Relation between muscle atrophy and glenohumeral deformity

Muscle atrophy was related to glenohumeral deformity. Glenoid deformity was related to severe infraspinatus atrophy and humeral subluxation was related to both more severe infraspinatus and subscapularis atrophy. This confirms the study of Pöhyia [7] in children with a mean age of 7.7 years. Although the role of muscles in the development of glenohumeral deformity in OBPL seems logical and has long been suggested, the cited study was the first to quantitatively show this relation. Our study shows that this relation is already present in younger children (mean age 3.3 years)

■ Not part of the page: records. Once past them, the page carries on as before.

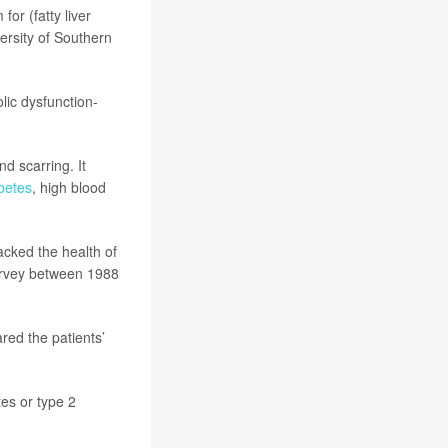
or (fatty liver
versity of Southern
lic dysfunction-
d scarring. It
betes
, high blood
racked the health of
Survey between 1988
ed the patients’
tes or type 2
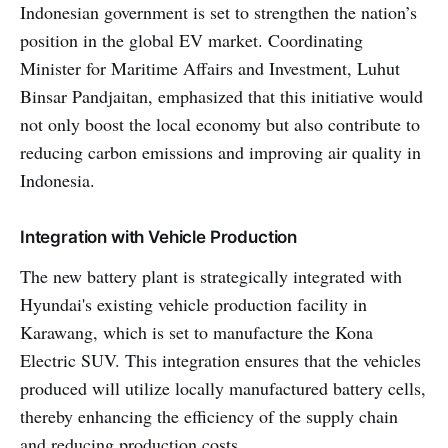
Indonesian government is set to strengthen the nation’s
position in the global EV market. Coordinating
Minister for Maritime Affairs and Investment, Luhut
Binsar Pandjaitan, emphasized that this initiative would
not only boost the local economy but also contribute to
reducing carbon emissions and improving air quality in
Indonesia.
Integration with Vehicle Production
The new battery plant is strategically integrated with
Hyundai's existing vehicle production facility in
Karawang, which is set to manufacture the Kona
Electric SUV. This integration ensures that the vehicles
produced will utilize locally manufactured battery cells,
thereby enhancing the efficiency of the supply chain
and reducing production costs.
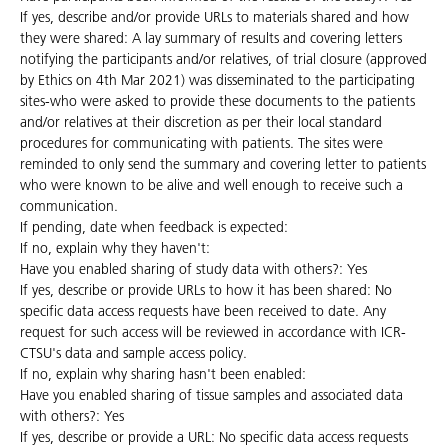
If yes, describe and/or provide URLs to materials shared and how
they were shared: A lay summary of results and covering letters
notifying the participants and/or relatives, of trial closure (approved
by Ethics on 4th Mar 2021) was disseminated to the participating
sites-who were asked to provide these documents to the patients
and/or relatives at their discretion as per their local standard
procedures for communicating with patients. The sites were
reminded to only send the summary and covering letter to patients
who were known to be alive and well enough to receive such a
communication.
If pending, date when feedback is expected:
If no, explain why they haven't:
Have you enabled sharing of study data with others?: Yes
If yes, describe or provide URLs to how it has been shared: No
specific data access requests have been received to date. Any
request for such access will be reviewed in accordance with ICR-
CTSU's data and sample access policy.
If no, explain why sharing hasn't been enabled:
Have you enabled sharing of tissue samples and associated data
with others?: Yes
If yes, describe or provide a URL: No specific data access requests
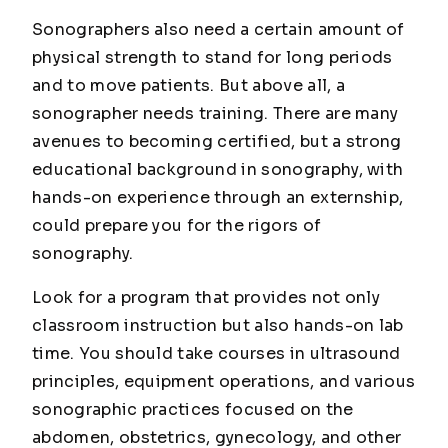
Sonographers also need a certain amount of
physical strength to stand for long periods
and to move patients. But above all, a
sonographer needs training. There are many
avenues to becoming certified, but a strong
educational background in sonography, with
hands-on experience through an externship,
could prepare you for the rigors of
sonography.
Look for a program that provides not only
classroom instruction but also hands-on lab
time. You should take courses in ultrasound
principles, equipment operations, and various
sonographic practices focused on the
abdomen, obstetrics, gynecology, and other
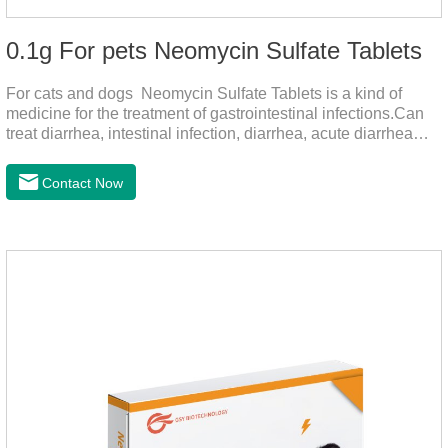
0.1g For pets Neomycin Sulfate Tablets
For cats and dogs Neomycin Sulfate Tablets is a kind of
medicine for the treatment of gastrointestinal infections.Can
treat diarrhea, intestinal infection, diarrhea, acute diarrhea
disease, main effect is antibacterial, anti-inflammatory solve
bacterial infection type gastroenteritis, in the process of use,
Contact Now
please according to pet feeding.It's the medicine for dogs
stomach,stomach pills for dogs,stomach pills for
cats.Specification:0.1g (100,000 IU) Dosage &
Administration:Calculate as neomycin.For oral administration:
One dose, for 1kg body weight,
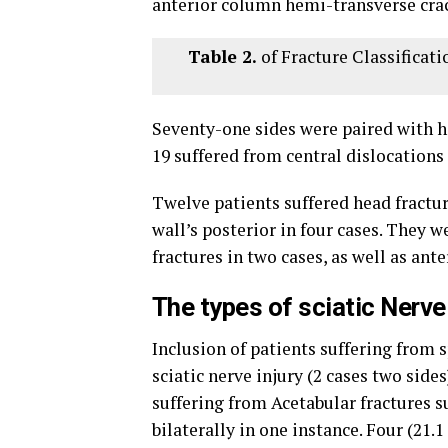
anterior column hemi-transverse crac
Table 2.
of Fracture Classificati
Seventy-one sides were paired with hi
19 suffered from central dislocations 
Twelve patients suffered head fractur
wall’s posterior in four cases. They w
fractures in two cases, as well as ante
The types of sciatic Nerve 
Inclusion of patients suffering from 
sciatic nerve injury (2 cases two side
suffering from Acetabular fractures su
bilaterally in one instance. Four (21.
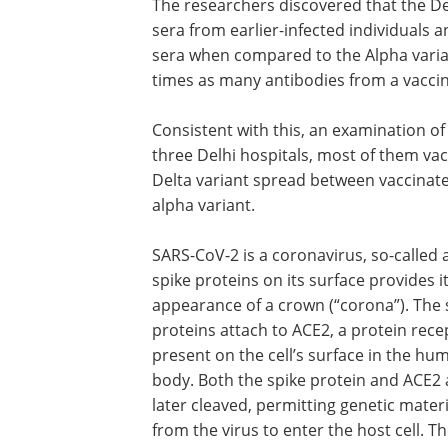
The researchers discovered that the Delt
sera from earlier-infected individuals a
sera when compared to the Alpha varian
times as many antibodies from a vaccina
Consistent with this, an examination o
three Delhi hospitals, most of them vac
Delta variant spread between vaccinate
alpha variant.
SARS-CoV-2 is a coronavirus, so-called 
spike proteins on its surface provides i
appearance of a crown (“corona”). The 
proteins attach to ACE2, a protein rece
present on the cell’s surface in the hu
body. Both the spike protein and ACE2 
later cleaved, permitting genetic materi
from the virus to enter the host cell. T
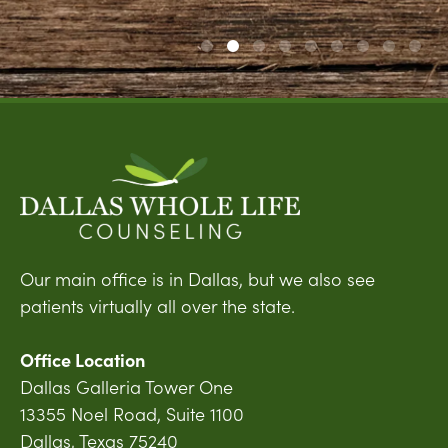
Our main office is in Dallas, but we also see
patients virtually all over the state.
Office Location
Dallas Galleria Tower One
13355 Noel Road, Suite 1100
Dallas, Texas 75240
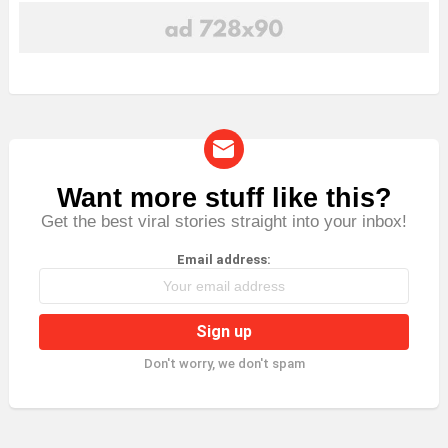
Want more stuff like this?
NEWSLETTER
Get the best viral stories straight into your inbox!
Email address:
Don't worry, we don't spam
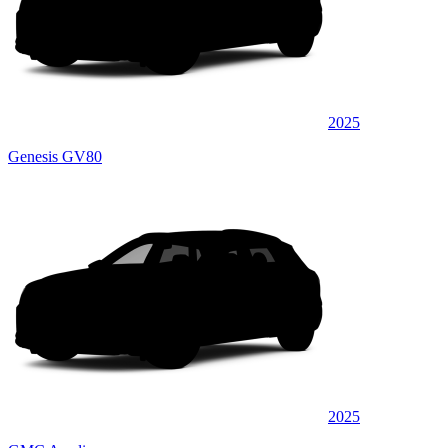
2025
Genesis GV80
2025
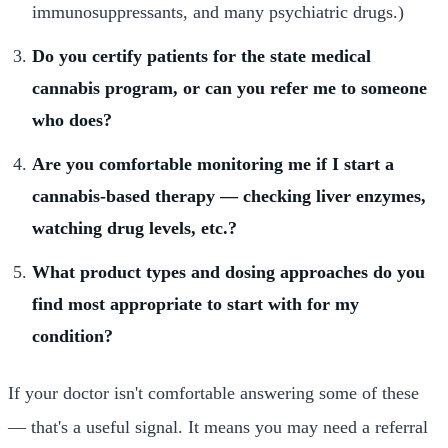
immunosuppressants, and many psychiatric drugs.)
Do you certify patients for the state medical
cannabis program, or can you refer me to someone
who does?
Are you comfortable monitoring me if I start a
cannabis-based therapy — checking liver enzymes,
watching drug levels, etc.?
What product types and dosing approaches do you
find most appropriate to start with for my
condition?
If your doctor isn't comfortable answering some of these
— that's a useful signal. It means you may need a referral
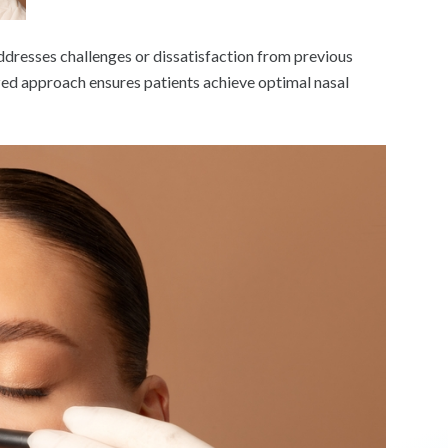
ddresses challenges or dissatisfaction from previous
ized approach ensures patients achieve optimal nasal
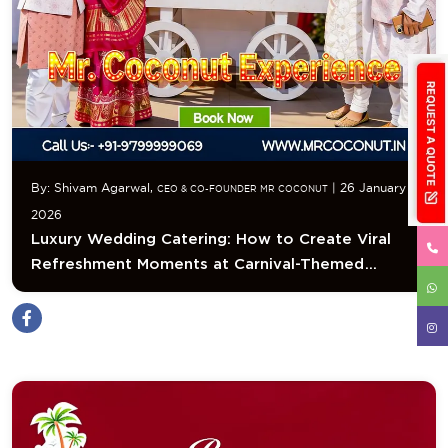
By: Shivam Agarwal,
| 26 January
CEO & CO-FOUNDER MR COCONUT
2026
Luxury Wedding Catering: How to Create Viral
Refreshment Moments at Carnival-Themed
Weddings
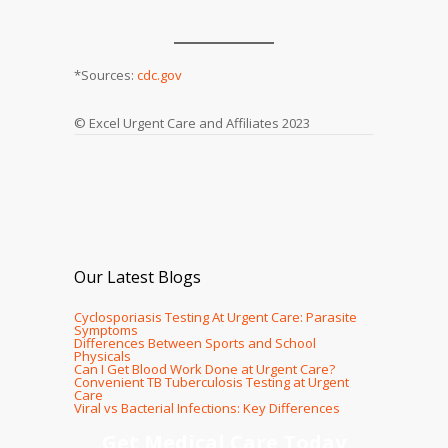
*Sources:
cdc.gov
© Excel Urgent Care and Affiliates 2023
Our Latest Blogs
Cyclosporiasis Testing At Urgent Care: Parasite
Symptoms
Differences Between Sports and School
Physicals
Can I Get Blood Work Done at Urgent Care?
Convenient TB Tuberculosis Testing at Urgent
Care
Viral vs Bacterial Infections: Key Differences
Get Medical Care Today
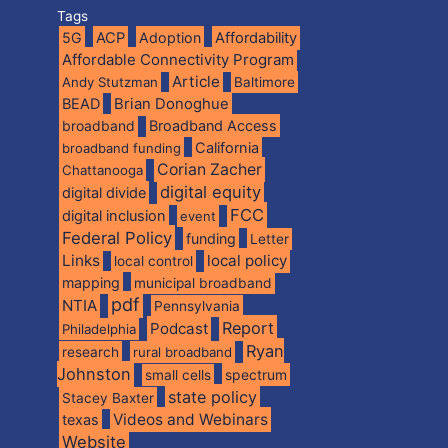
Tags
5G
ACP
Adoption
Affordability
Affordable Connectivity Program
Article
Andy Stutzman
Baltimore
BEAD
Brian Donoghue
broadband
Broadband Access
California
broadband funding
Corian Zacher
Chattanooga
digital equity
digital divide
FCC
digital inclusion
event
Federal Policy
funding
Letter
Links
local policy
local control
mapping
municipal broadband
pdf
NTIA
Pennsylvania
Report
Podcast
Philadelphia
Ryan
research
rural broadband
Johnston
spectrum
small cells
state policy
Stacey Baxter
Videos and Webinars
texas
Website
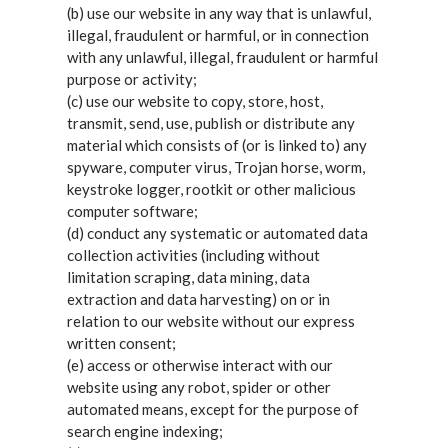
(b) use our website in any way that is unlawful,
illegal, fraudulent or harmful, or in connection
with any unlawful, illegal, fraudulent or harmful
purpose or activity;
(c) use our website to copy, store, host,
transmit, send, use, publish or distribute any
material which consists of (or is linked to) any
spyware, computer virus, Trojan horse, worm,
keystroke logger, rootkit or other malicious
computer software;
(d) conduct any systematic or automated data
collection activities (including without
limitation scraping, data mining, data
extraction and data harvesting) on or in
relation to our website without our express
written consent;
(e) access or otherwise interact with our
website using any robot, spider or other
automated means, except for the purpose of
search engine indexing;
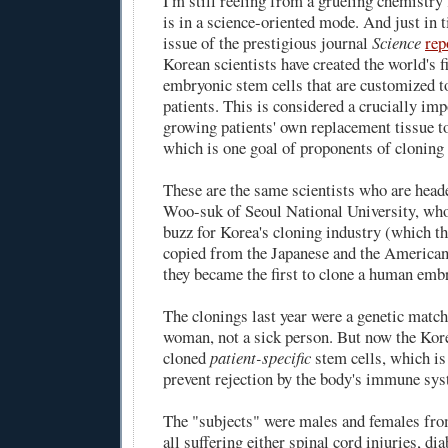
I'm still reeling from a grueling chemistry
is in a science-oriented mode. And just in t
issue of the prestigious journal
Science
rep
Korean scientists have created the world's 
embryonic stem cells that are customized to
patients. This is considered a crucially im
growing patients' own replacement tissue to
which is one goal of proponents of cloning 
These are the same scientists who are hea
Woo-suk of Seoul National University, who 
buzz for Korea's cloning industry (which t
copied from the Japanese and the American
they became the first to clone a human emb
The clonings last year were a genetic match
woman, not a sick person. But now the Kore
cloned
patient-specific
stem cells, which is
prevent rejection by the body's immune sys
The "subjects" were males and females from
all suffering either spinal cord injuries, dia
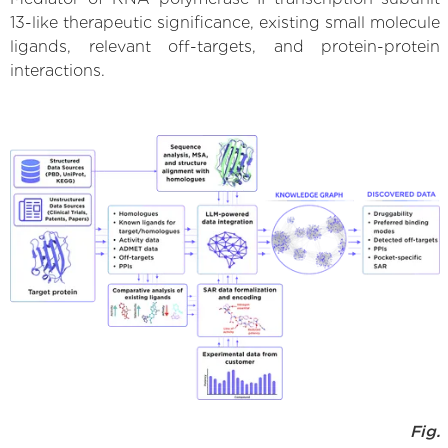
13-like therapeutic significance, existing small molecule
ligands, relevant off-targets, and protein-protein
interactions.
Fig.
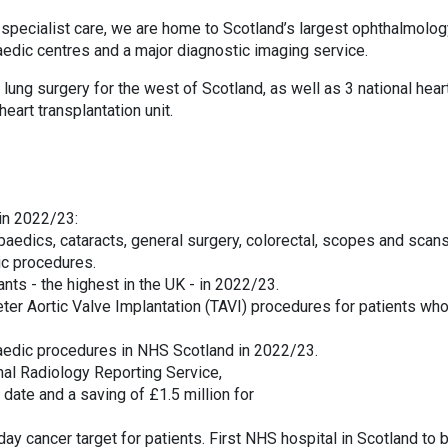
d specialist care, we are home to Scotland’s largest ophthalmolo
aedic centres and a major diagnostic imaging service.
ung surgery for the west of Scotland, as well as 3 national hear
heart transplantation unit.
in 2022/23:
aedics, cataracts, general surgery, colorectal, scopes and scans
ic procedures.
ants - the highest in the UK - in 2022/23.
eter Aortic Valve Implantation (TAVI) procedures for patients wh
paedic procedures in NHS Scotland in 2022/23.
nal Radiology Reporting Service,
date and a saving of £1.5 million for
ay cancer target for patients. First NHS hospital in Scotland to 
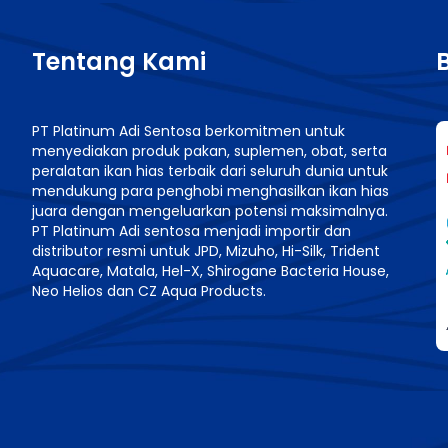
Tentang Kami
PT Platinum Adi Sentosa berkomitmen untuk
menyediakan produk pakan, suplemen, obat, serta
n
peralatan ikan hias terbaik dari seluruh dunia untuk
mendukung para penghobi menghasilkan ikan hias
juara dengan mengeluarkan potensi maksimalnya.
PT Platinum Adi sentosa menjadi importir dan
distributor resmi untuk JPD, Mizuho, Hi-Silk, Trident
Aquacare, Matala, Hel-X, Shirogane Bacteria House,
Neo Helios dan CZ Aqua Products.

In our study and confirming the study performed by Kozin et al. [20] no significant relation was shown between age and glenohumeral deformities. Mean ages in these studies were 3.3 years (range 1.2 to 7.3) resp. 4.9 years (range 1.8 to 10.1). In a study on infants (mean age 5.2 months, range 2.7 to 8.7) glenohumeral deformities increased significantly with age [9]. Apparently, glenohumeral deformities arise particularly in the first period of life, the rate of deformation reducing in later years. This suggests that prevention of deformities should focus on the first year of life.

Conclusion

There was substantial atrophy of the subscapularis, infraspinatus and deltoid muscles in OBPL children. Remarkable findings were that the atrophy of the three muscles was not interrelated, that the subscapularis muscle was most severely affected and that muscle ratios were related to glenohumeral deformation but not related to passive external rotation nor to the total Mallet score and its dimensions.